Our images, in their frailty, diminish God. Since we are inevitably drawn to worship our God through looking at them, images of Christ keep us from worshipping "in spirit and truth" as Jesus himself commands (John 4:24).

This Christmas, my house is decorated as usual. I have wreaths and lights and stockings and gifts, but no babe in a manger. Because what I want is not less Jesus in my life, but more. By removing the brown-eyed man in my children's Bible storybooks and by declining to purchase the "Virgin and Child" stamps at the post office, I am not taking Christ out of my life. Instead, I am making room for more of him.

I want to experience all of his fullness, unrestricted by my own feeble imagination or someone else's inevitably limited artistic sensibilities. I want to receive the Lord's benediction that comes to those who "have not seen and yet have believed" (John 20:29). I want to freely commune with my incarnate Lord through the symbols he has given: the intensely physical bread and wine of his supper. And I want to worship him, not through frail human creativity, but by the Holy Spirit through the Word of God, who alone can sculpt the true Christ in my heart.

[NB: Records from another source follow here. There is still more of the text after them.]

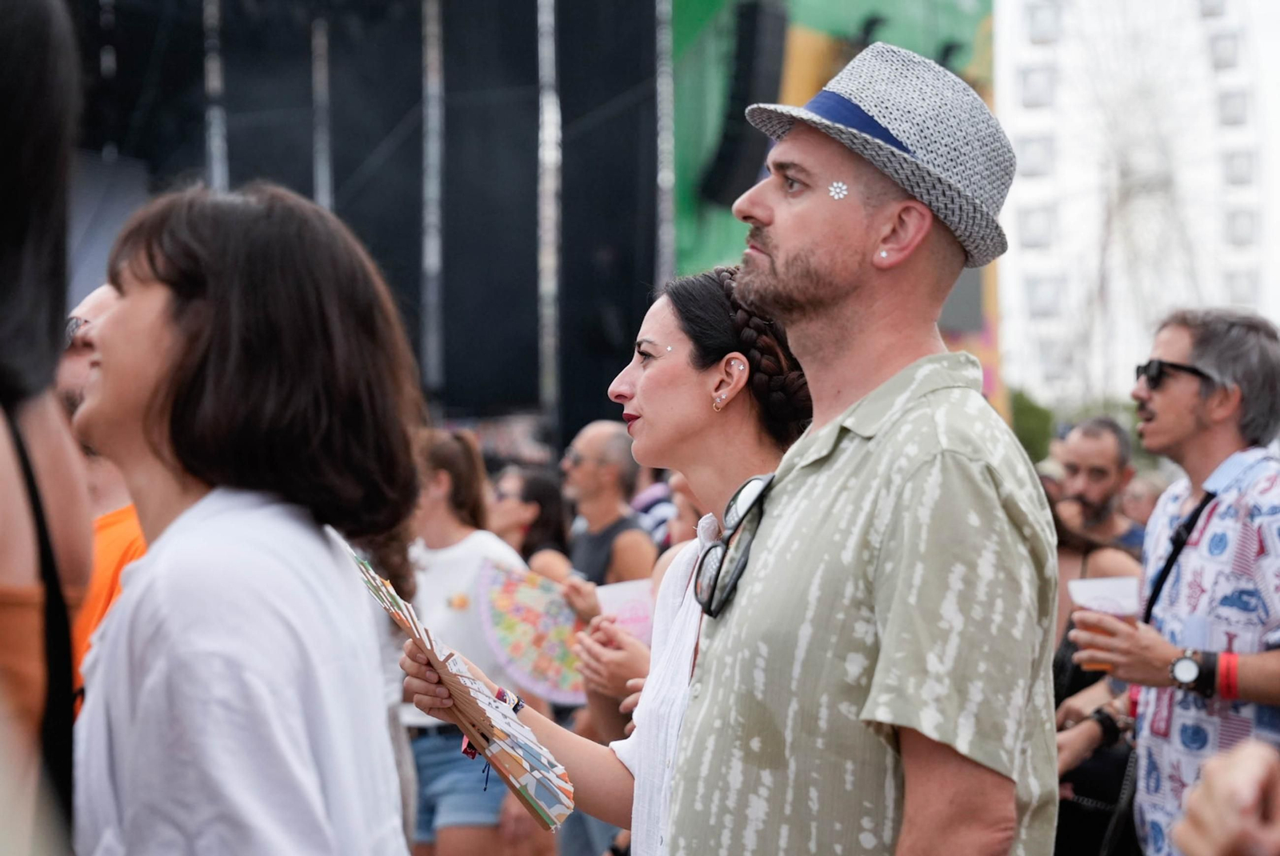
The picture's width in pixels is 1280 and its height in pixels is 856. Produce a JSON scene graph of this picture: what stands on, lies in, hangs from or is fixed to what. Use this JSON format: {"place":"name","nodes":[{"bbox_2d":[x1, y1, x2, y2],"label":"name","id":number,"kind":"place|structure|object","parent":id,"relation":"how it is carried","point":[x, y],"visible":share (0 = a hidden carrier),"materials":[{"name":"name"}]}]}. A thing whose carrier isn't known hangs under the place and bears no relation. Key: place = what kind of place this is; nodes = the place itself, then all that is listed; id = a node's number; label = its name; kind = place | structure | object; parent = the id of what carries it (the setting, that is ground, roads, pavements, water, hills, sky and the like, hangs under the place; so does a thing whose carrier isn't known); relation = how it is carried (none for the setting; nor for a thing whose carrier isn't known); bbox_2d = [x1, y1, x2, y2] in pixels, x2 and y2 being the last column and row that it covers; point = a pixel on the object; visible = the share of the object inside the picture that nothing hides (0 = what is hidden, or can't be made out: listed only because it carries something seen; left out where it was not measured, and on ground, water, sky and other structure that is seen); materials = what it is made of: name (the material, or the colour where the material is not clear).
{"place":"outdoors","nodes":[
{"label":"outdoors","id":0,"kind":"place"},
{"bbox_2d":[473,559,587,703],"label":"fan","id":1,"kind":"object","parent":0,"point":[504,614],"visible":0.73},
{"bbox_2d":[667,0,1003,414],"label":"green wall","id":2,"kind":"structure","parent":0,"point":[813,14],"materials":[{"name":"green"}]},
{"bbox_2d":[700,0,785,206],"label":"speaker","id":3,"kind":"object","parent":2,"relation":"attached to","point":[725,163],"visible":0.91,"materials":[{"name":"black"}]},
{"bbox_2d":[995,0,1279,422],"label":"building","id":4,"kind":"structure","parent":0,"point":[1015,318],"materials":[{"name":"white"}]},
{"bbox_2d":[1017,134,1053,175],"label":"window","id":5,"kind":"structure","parent":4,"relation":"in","point":[1030,153],"materials":[{"name":"white"}]},
{"bbox_2d":[1019,205,1054,247],"label":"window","id":6,"kind":"structure","parent":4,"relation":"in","point":[1038,235],"materials":[{"name":"white"}]},
{"bbox_2d":[1019,64,1055,106],"label":"window","id":7,"kind":"structure","parent":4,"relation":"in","point":[1033,96],"materials":[{"name":"white"}]},
{"bbox_2d":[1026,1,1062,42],"label":"window","id":8,"kind":"structure","parent":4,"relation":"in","point":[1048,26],"materials":[{"name":"white"}]},
{"bbox_2d":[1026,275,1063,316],"label":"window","id":9,"kind":"structure","parent":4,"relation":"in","point":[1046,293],"materials":[{"name":"white"}]},
{"bbox_2d":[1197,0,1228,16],"label":"window","id":10,"kind":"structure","parent":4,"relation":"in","point":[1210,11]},
{"bbox_2d":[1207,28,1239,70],"label":"window","id":11,"kind":"structure","parent":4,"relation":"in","point":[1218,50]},
{"bbox_2d":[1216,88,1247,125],"label":"window","id":12,"kind":"structure","parent":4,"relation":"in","point":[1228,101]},
{"bbox_2d":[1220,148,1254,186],"label":"window","id":13,"kind":"structure","parent":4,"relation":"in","point":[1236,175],"materials":[{"name":"white"}]},
{"bbox_2d":[1224,207,1256,246],"label":"window","id":14,"kind":"structure","parent":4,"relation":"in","point":[1238,235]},
{"bbox_2d":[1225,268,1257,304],"label":"window","id":15,"kind":"structure","parent":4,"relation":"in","point":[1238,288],"materials":[{"name":"white"}]},
{"label":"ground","id":16,"kind":"structure","parent":0},
{"bbox_2d":[0,0,95,855],"label":"woman","id":17,"kind":"object","parent":16,"relation":"on","point":[11,580],"visible":0.99},
{"bbox_2d":[56,283,146,714],"label":"man","id":18,"kind":"object","parent":16,"relation":"on","point":[96,303],"visible":0.21},
{"bbox_2d":[66,180,421,855],"label":"woman","id":19,"kind":"object","parent":16,"relation":"on","point":[144,328],"visible":1},
{"bbox_2d":[56,0,666,443],"label":"stage","id":20,"kind":"object","parent":16,"relation":"on","point":[351,168],"visible":0.66,"materials":[{"name":"black"}]},
{"bbox_2d":[202,0,227,189],"label":"metal pole","id":21,"kind":"object","parent":20,"relation":"attached to","point":[216,141],"visible":0.54,"materials":[{"name":"silver metal"}]},
{"bbox_2d":[310,20,331,207],"label":"metal pole","id":22,"kind":"object","parent":20,"relation":"attached to","point":[324,158],"visible":0.53,"materials":[{"name":"metal"}]},
{"bbox_2d":[419,0,444,406],"label":"metal pole","id":23,"kind":"object","parent":20,"relation":"attached to","point":[432,255],"visible":0.81,"materials":[{"name":"metal"}]},
{"bbox_2d":[536,0,561,434],"label":"metal pole","id":24,"kind":"object","parent":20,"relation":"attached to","point":[547,23],"visible":0.8,"materials":[{"name":"metal"}]},
{"bbox_2d":[396,431,534,855],"label":"woman","id":25,"kind":"object","parent":16,"relation":"on","point":[442,510],"visible":0.67},
{"bbox_2d":[491,464,571,578],"label":"woman","id":26,"kind":"object","parent":16,"relation":"on","point":[547,502],"visible":0.42},
{"bbox_2d":[401,264,796,855],"label":"woman","id":27,"kind":"object","parent":16,"relation":"on","point":[722,310],"visible":0.69},
{"bbox_2d":[345,537,574,835],"label":"fan","id":28,"kind":"object","parent":27,"relation":"in","point":[537,774],"visible":0.82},
{"bbox_2d":[596,578,655,642],"label":"paper","id":29,"kind":"object","parent":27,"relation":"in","point":[640,612],"visible":0.61,"materials":[{"name":"paper"}]},
{"bbox_2d":[556,419,657,591],"label":"man","id":30,"kind":"object","parent":16,"relation":"on","point":[610,467],"visible":0.72},
{"bbox_2d":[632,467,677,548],"label":"person","id":31,"kind":"object","parent":16,"relation":"on","point":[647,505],"visible":0.16},
{"bbox_2d":[655,0,675,289],"label":"metal pole","id":32,"kind":"object","parent":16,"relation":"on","point":[665,233],"visible":0.68,"materials":[{"name":"metal"}]},
{"bbox_2d":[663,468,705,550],"label":"person","id":33,"kind":"object","parent":16,"relation":"on","point":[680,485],"visible":0.13},
{"bbox_2d":[656,34,1063,855],"label":"man","id":34,"kind":"object","parent":16,"relation":"on","point":[908,782],"visible":0.99},
{"bbox_2d":[828,180,849,200],"label":"sticker","id":35,"kind":"object","parent":34,"relation":"attached to","point":[842,188],"visible":0.93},
{"bbox_2d":[1009,386,1054,464],"label":"tree","id":36,"kind":"object","parent":16,"relation":"on","point":[1026,422],"visible":0.28,"materials":[{"name":"green plant"}]},
{"bbox_2d":[1048,495,1147,855],"label":"woman","id":37,"kind":"object","parent":16,"relation":"on","point":[1063,660],"visible":0.25},
{"bbox_2d":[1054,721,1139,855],"label":"handbag","id":38,"kind":"object","parent":37,"relation":"hanging from","point":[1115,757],"visible":0.68,"materials":[{"name":"black leather"}]},
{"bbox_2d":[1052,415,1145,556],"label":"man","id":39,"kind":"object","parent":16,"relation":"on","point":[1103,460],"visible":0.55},
{"bbox_2d":[1120,471,1163,531],"label":"person","id":40,"kind":"object","parent":16,"relation":"on","point":[1143,490],"visible":0.26},
{"bbox_2d":[1039,1,1250,398],"label":"wheel","id":41,"kind":"object","parent":16,"relation":"on","point":[1166,181],"visible":0.7,"materials":[{"name":"white metal"}]},
{"bbox_2d":[1057,307,1279,855],"label":"man","id":42,"kind":"object","parent":16,"relation":"on","point":[1196,433],"visible":0.96},
{"bbox_2d":[1069,574,1140,672],"label":"cup","id":43,"kind":"object","parent":42,"relation":"in","point":[1113,582],"visible":0.63,"materials":[{"name":"clear plastic"}]},
{"bbox_2d":[1141,487,1215,622],"label":"shoulder strap","id":44,"kind":"object","parent":42,"relation":"hanging from","point":[1176,555],"visible":0.7,"materials":[{"name":"black fabric"}]},
{"bbox_2d":[1169,738,1279,855],"label":"person","id":45,"kind":"object","parent":16,"relation":"on","point":[1190,802],"visible":0.97}
]}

Beyond that, I do want to lay physical eyes on my Savior's face. But my holy curiosity will be satisfied by nothing less than the truth. I am desperate to shed this dark glass through which I squint and to instead see fully and know fully. I want to see my Jesus. And I want to worship him as he is.

I can rarely sing the final verse of the old Christmas carol "Once in Royal David's City" without tears, overwhelmed by my longing to look upon my Lord:

Not in that poor lowly stable, with the oxen standing by,

we shall see him, but in heaven, set at God's right hand on high.

In this sure and certain hope, I wait for his appearing. Come, Lord Jesus.